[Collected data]

>>>>

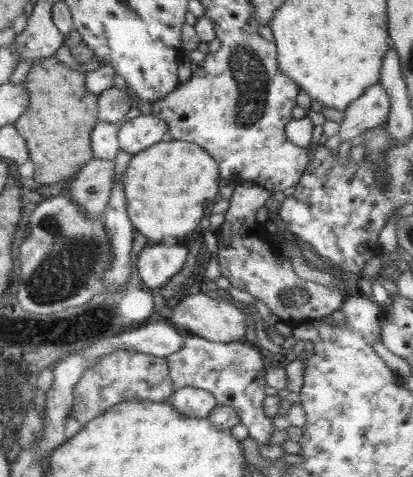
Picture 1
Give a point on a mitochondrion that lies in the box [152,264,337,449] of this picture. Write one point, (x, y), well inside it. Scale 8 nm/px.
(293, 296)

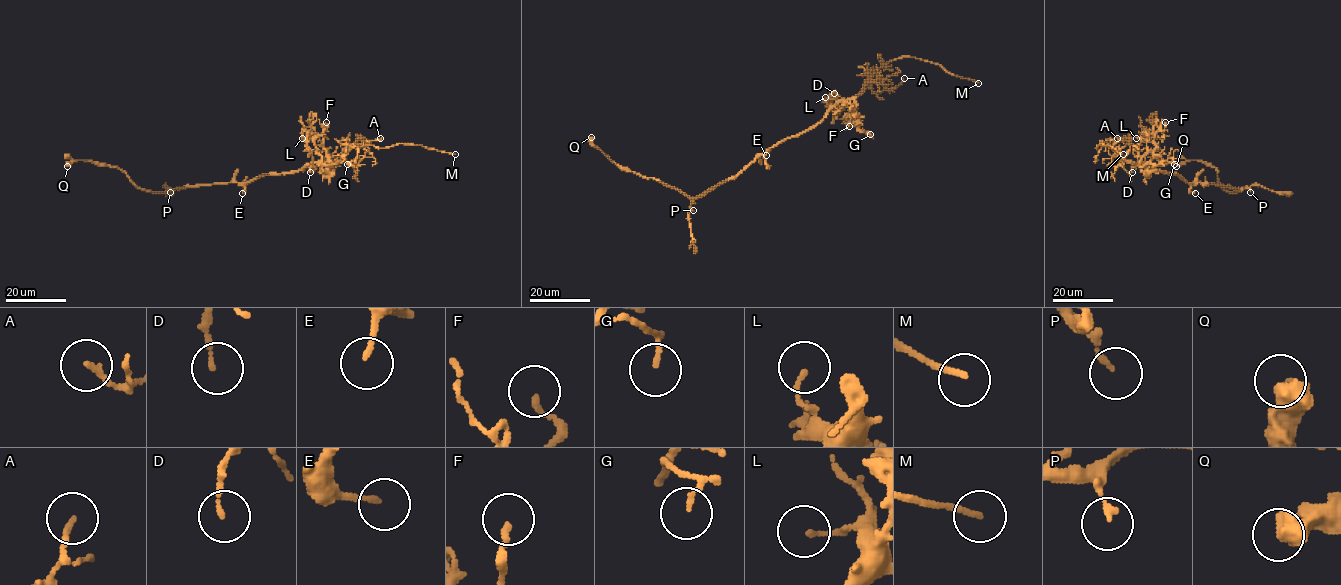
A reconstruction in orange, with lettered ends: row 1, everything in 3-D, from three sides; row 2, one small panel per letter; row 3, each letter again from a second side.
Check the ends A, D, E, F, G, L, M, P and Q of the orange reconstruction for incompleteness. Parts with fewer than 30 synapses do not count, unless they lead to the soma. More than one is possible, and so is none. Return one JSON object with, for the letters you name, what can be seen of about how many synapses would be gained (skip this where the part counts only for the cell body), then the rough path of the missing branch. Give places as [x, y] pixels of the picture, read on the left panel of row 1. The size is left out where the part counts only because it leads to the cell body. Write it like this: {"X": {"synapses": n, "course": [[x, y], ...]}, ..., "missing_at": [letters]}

<<<<

== ABOUT THIS EXERCISE ==
Excluding every picture, write out each record word for word.

== TASK RESULT ==
Picture 1
Give a point on a mitochondrion that lies in the box [152,264,337,449] of this picture. Write one point, (x, y), well inside it. Scale 8 nm/px.
(293, 296)

A reconstruction in orange, with lettered ends: row 1, everything in 3-D, from three sides; row 2, one small panel per letter; row 3, each letter again from a second side.
Check the ends A, D, E, F, G, L, M, P and Q of the orange reconstruction for incompleteness. Parts with fewer than 30 synapses do not count, unless they lead to the soma. More than one is possible, and so is none. Return one JSON object with, for the letters you name, what can be seen of about how many synapses would be gained (skip this where the part counts only for the cell body), then the rough path of the missing branch. Give places as [x, y] pixels of the picture, read on the left panel of row 1. The size is left out where the part counts only because it leads to the cell body. Write it like this: {"X": {"synapses": n, "course": [[x, y], ...]}, ..., "missing_at": [letters]}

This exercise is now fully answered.